Quote:
Originally Posted by David Fermani I'd say it's as hard as it will get after a few days. Even if it isn't baked.It's the solvents that are outgassing for what some say a few months. I've gotten totally different opinions from dozens of painters. Out of the 1000's of vehicles I've seen, I've never seen a single one that had paint failure from trapped solvents from being sealed. Someone should call Mythbusters. |
I'm all for somebody doing controlled tests of this stuff with regard to LSPing, but I can state with zero ambiguity that I've experienced the months-long hardening process *with baked paint* first hand on numerous occasions.

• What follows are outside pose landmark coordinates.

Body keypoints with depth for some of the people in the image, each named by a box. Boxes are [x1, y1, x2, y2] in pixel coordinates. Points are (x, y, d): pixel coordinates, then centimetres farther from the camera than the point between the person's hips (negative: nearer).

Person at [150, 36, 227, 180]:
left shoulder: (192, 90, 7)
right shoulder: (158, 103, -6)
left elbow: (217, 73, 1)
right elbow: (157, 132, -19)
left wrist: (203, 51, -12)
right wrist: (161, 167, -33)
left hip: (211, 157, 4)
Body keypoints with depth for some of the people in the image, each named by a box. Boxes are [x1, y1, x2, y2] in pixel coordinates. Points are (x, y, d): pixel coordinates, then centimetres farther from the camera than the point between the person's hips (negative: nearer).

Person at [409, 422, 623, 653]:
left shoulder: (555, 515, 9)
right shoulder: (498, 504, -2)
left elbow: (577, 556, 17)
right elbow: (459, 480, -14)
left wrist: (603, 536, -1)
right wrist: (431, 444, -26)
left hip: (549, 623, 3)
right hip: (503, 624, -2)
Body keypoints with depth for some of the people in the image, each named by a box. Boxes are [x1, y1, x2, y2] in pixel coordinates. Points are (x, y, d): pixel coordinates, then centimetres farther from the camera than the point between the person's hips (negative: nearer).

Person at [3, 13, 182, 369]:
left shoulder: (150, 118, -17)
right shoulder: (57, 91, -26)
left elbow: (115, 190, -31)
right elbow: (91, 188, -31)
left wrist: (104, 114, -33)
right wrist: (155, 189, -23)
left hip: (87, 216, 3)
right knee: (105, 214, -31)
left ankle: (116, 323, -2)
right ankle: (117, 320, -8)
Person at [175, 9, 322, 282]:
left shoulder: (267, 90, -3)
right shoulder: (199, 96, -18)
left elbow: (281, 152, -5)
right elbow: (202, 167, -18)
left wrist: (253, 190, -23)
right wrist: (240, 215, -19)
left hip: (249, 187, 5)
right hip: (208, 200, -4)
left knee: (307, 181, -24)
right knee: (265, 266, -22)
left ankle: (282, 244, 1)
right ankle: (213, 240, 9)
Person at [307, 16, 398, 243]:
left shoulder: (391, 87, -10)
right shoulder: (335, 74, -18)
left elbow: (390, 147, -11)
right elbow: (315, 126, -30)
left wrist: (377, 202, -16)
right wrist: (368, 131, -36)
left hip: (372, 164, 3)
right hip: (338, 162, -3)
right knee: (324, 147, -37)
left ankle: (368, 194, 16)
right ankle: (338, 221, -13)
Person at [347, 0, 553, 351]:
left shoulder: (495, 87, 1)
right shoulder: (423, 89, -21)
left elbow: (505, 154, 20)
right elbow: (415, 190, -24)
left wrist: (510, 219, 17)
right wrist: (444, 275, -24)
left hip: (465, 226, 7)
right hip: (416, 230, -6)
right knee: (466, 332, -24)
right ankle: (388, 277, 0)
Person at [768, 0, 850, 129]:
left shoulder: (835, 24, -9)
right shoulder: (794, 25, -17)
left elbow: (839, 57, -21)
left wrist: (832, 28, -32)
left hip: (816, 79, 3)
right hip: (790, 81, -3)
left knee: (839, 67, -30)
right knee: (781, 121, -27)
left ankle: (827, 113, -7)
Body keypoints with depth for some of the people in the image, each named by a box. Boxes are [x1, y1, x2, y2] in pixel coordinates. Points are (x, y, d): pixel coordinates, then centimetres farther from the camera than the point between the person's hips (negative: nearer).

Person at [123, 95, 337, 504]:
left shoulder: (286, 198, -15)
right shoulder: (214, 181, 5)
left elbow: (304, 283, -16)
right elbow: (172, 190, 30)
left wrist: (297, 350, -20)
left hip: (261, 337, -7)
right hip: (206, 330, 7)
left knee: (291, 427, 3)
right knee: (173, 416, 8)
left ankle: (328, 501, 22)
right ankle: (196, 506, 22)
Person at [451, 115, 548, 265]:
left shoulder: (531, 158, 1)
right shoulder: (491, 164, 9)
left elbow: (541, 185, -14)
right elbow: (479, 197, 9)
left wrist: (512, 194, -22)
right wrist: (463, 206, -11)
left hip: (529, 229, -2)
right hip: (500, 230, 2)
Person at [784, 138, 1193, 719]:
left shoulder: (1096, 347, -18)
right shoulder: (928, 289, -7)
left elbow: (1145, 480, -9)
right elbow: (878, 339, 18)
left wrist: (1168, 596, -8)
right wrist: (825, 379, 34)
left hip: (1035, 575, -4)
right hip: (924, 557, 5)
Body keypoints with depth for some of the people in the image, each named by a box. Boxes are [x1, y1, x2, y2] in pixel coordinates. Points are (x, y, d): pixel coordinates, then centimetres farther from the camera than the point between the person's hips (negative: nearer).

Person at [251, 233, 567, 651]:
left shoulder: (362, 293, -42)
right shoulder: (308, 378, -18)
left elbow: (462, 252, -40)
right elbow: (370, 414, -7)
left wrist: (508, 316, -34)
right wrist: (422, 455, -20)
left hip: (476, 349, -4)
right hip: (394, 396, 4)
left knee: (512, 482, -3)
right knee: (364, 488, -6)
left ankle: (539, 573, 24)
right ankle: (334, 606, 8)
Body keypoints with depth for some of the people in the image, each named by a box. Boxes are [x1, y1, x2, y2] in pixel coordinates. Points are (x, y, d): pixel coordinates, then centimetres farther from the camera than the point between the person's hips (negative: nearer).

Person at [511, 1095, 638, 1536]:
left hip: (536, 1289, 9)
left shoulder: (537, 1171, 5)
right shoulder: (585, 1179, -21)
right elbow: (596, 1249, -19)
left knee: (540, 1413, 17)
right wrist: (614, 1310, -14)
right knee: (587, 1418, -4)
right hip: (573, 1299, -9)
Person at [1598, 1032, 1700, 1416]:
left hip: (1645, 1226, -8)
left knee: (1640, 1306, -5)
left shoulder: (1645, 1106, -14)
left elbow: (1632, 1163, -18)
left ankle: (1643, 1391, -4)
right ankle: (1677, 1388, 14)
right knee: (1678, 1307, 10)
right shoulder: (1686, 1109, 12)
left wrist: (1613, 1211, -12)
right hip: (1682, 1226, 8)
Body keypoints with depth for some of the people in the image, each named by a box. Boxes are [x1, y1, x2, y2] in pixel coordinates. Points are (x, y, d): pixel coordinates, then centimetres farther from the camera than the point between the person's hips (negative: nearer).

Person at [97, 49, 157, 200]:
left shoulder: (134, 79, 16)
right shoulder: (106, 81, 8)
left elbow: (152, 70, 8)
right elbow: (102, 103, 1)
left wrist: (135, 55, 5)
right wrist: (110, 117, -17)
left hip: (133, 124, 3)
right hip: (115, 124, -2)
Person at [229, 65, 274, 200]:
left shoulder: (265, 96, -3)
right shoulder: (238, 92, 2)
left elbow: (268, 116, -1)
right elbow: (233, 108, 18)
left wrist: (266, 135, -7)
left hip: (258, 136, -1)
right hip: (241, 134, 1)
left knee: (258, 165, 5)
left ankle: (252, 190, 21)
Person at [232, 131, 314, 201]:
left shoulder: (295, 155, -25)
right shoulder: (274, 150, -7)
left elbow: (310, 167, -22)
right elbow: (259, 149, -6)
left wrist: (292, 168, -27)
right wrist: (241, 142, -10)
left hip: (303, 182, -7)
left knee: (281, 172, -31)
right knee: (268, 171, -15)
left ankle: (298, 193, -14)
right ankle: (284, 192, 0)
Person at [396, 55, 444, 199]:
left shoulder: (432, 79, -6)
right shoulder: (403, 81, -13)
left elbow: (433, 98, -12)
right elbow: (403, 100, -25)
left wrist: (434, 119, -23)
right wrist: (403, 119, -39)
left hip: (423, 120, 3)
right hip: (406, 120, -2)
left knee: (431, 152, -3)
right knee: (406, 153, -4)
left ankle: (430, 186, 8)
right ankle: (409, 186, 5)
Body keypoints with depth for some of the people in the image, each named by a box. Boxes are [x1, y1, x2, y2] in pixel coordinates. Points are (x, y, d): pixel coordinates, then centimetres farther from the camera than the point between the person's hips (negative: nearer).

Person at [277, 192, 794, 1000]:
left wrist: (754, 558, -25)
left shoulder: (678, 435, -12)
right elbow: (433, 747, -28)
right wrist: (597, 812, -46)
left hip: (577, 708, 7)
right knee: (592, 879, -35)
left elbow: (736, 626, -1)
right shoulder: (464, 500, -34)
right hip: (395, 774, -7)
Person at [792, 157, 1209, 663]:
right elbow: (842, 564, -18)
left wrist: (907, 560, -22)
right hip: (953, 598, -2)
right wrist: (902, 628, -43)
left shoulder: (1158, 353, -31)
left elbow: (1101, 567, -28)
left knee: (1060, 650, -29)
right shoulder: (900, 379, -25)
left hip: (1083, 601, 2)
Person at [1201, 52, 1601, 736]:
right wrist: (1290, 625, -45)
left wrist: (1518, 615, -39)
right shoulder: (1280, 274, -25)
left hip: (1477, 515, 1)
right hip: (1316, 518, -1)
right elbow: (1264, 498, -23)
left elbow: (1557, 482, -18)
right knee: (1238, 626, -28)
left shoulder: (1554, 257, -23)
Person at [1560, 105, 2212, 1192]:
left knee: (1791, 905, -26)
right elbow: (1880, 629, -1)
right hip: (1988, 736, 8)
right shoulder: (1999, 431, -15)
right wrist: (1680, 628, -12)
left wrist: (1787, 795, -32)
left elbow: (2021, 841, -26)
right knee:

Two examples that stick in my mind:
I've had RM brand b/c that was too soft for
Meg's #80 for over three weeks (incredible to see such hazing from the initial bite of that mild product!), but was too *hard* for the same #80 a couple of months later. This was the most dramatic example of the lengthy hardening that I've ever encountered.
On the S8 following its deer-incident repairs, I worked on it on-and-off over the course of four months and was able to carefully observe how the paint hardened. During that time, I had to gradually ramp up the aggressiveness of my products/process as stuff that was easy to correct with the PC after a few weeks required the rotary (and aggressive pads/products) a few months later. This was with Spiess Hecker paint. Its hardness in early spring was completely different from its hardness at the end of summer.